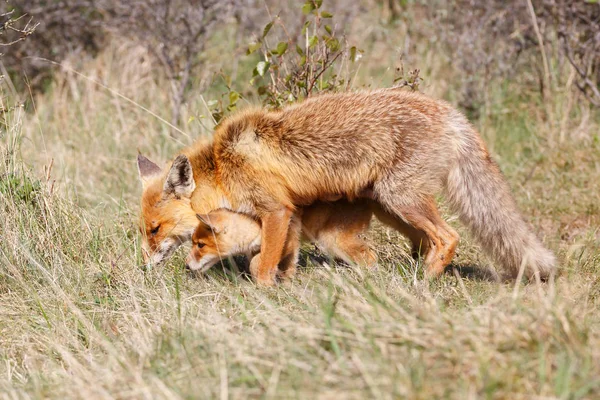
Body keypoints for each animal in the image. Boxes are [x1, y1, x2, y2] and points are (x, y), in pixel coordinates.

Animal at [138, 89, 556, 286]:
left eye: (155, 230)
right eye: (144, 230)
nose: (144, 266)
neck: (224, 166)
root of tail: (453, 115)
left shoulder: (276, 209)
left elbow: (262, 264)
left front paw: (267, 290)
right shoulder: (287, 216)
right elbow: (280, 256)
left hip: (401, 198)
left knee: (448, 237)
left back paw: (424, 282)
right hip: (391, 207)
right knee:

TASK TO CARRY OUT
Please reproduce the listing exactly from its opening line through the line that contains "left shoulder: (276, 209)", both included, with all pictures omitted.

ANSWER TO THIS TASK
Body keypoints for each animal in the image. Boxes are [x1, y1, x2, y2] and points are (x, y), in pixel coordinates.

Animal at [138, 89, 556, 286]:
left eye: (155, 230)
right eye: (144, 230)
nose: (144, 266)
neck: (224, 166)
root of tail: (453, 115)
left shoulder: (276, 209)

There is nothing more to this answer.